Apollo software and hardware
The Apollo system from Apollo Ensemble
Apollo software is great for using in music workshops. It’s very quick to use and highly flexible and can be made to do most things – short of making tea and toast, and it may well be able to do that in the near future!
The system is made up of two main parts – hardware and software.
This itself comes in two distinct parts – the Designer, used to make what are called ‘Themes’, and the Launchpad, used to play the Themes. In the pratical setting of workshops we tend to only use the Designer, as each theme can be launched from within it and in a workshop it’s very common to have to make a change to a theme on-the-spot, something which is very easy to do because of the easy to use graphical interface.
Very briefly, the Designer has three main sections – Inputs, Outputs and a bit in the middle called ‘Tools’. Within each of these three sections there are blocks, represented graphically on-screen, which can be dragged into a central design area and connected up with virtual wires. As it’s all graphical and specific colours are used to represent the types of blocks from the three sections, the software is very intuitive, obvious and easy to use.

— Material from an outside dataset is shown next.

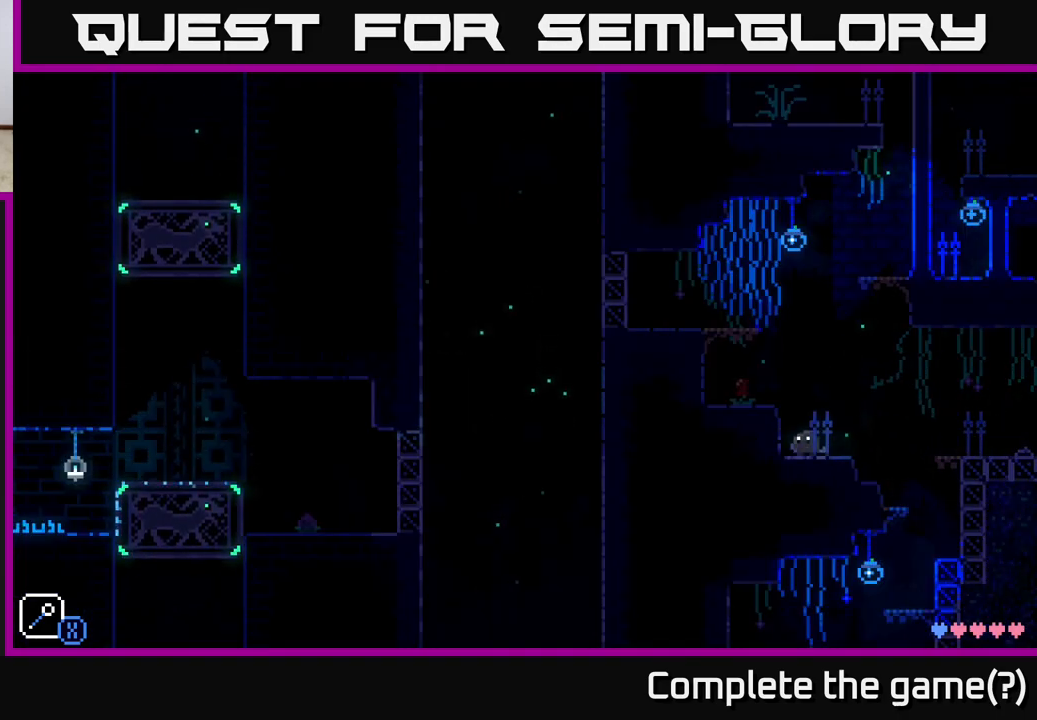
{"buttons": [], "left_stick": "center", "right_stick": "center", "events": [[50, "A", "down"], [83, "left_stick", "left"], [150, "A", "up"], [333, "left_stick", "center"]]}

Here’s a screen shot of a theme which does various things:
One of the great features of the Apollo hardware is the way in which devices with which we’re very familiar, for example games controllers, music keyboards, AAC switches etc. In addition to these, Apollo supply specialist pieces of hardware which some users might find very useful. Here are a couple of ones we use:
This is called the ‘Duel’, into which can be plugged special switches which, instead of being either ‘on’ or ‘off’, can change smoothly from one value to another. The picture on the right shows such a switch – a rubber bulb which, when squeezed, gives out a change in air pressure which is changed into a gradually changing electrical signal by the small black box, which is, in turn, plugged into the Duel. The sensitivity of the bulb can be controlled by the two small controls on the black box.
Some of our musicians really like this sensor as they get a really good tactile feedback to the strength of their grip. Maybe this could be incorporated into a game where the players have to see how bright they can get a light to light, and if they can get it to the brightest, a bell sounds, like on a fairground! That’s what’s so good about Apollo – it’s so flexible anything’s possible – it’s just up to one’s imagination.
The Duel has its own input block, and so it could be used, for example, to turn the volume of a sound gradually up and down. It’s also wireless – transmitting to a small receiver called a dongle, which is a bit like a USB memory stick plugged into the computer.
This is a simple wireless switch interface which allows 4 wired accessible switches to act as inputs into the Apollo sofware. Again, as with the Duel, it ‘talks’ to the computer via the wireless USB dongle receiver.